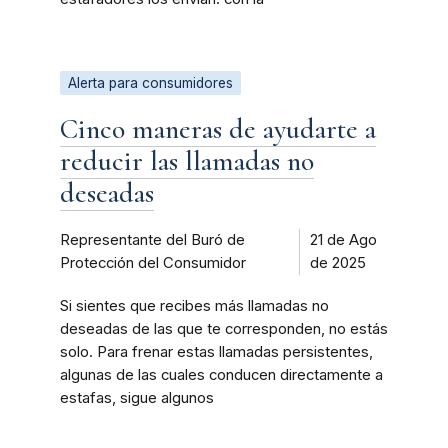
Alerta para consumidores
Cinco maneras de ayudarte a
reducir las llamadas no
deseadas
Representante del Buró de
21 de Ago
Protección del Consumidor
de 2025
Si sientes que recibes más llamadas no
deseadas de las que te corresponden, no estás
solo. Para frenar estas llamadas persistentes,
algunas de las cuales conducen directamente a
estafas, sigue algunos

--*--

Rewrite every line of text in the listing above as a numbered list, skipping blank lines and leaving out the pictures.

## SOLUTION BELOW
1. Alerta para consumidores
2. Cinco maneras de ayudarte a
3. reducir las llamadas no
4. deseadas
5. Representante del Buró de
6. 21 de Ago
7. Protección del Consumidor
8. de 2025
9. Si sientes que recibes más llamadas no
10. deseadas de las que te corresponden, no estás
11. solo. Para frenar estas llamadas persistentes,
12. algunas de las cuales conducen directamente a
13. estafas, sigue algunos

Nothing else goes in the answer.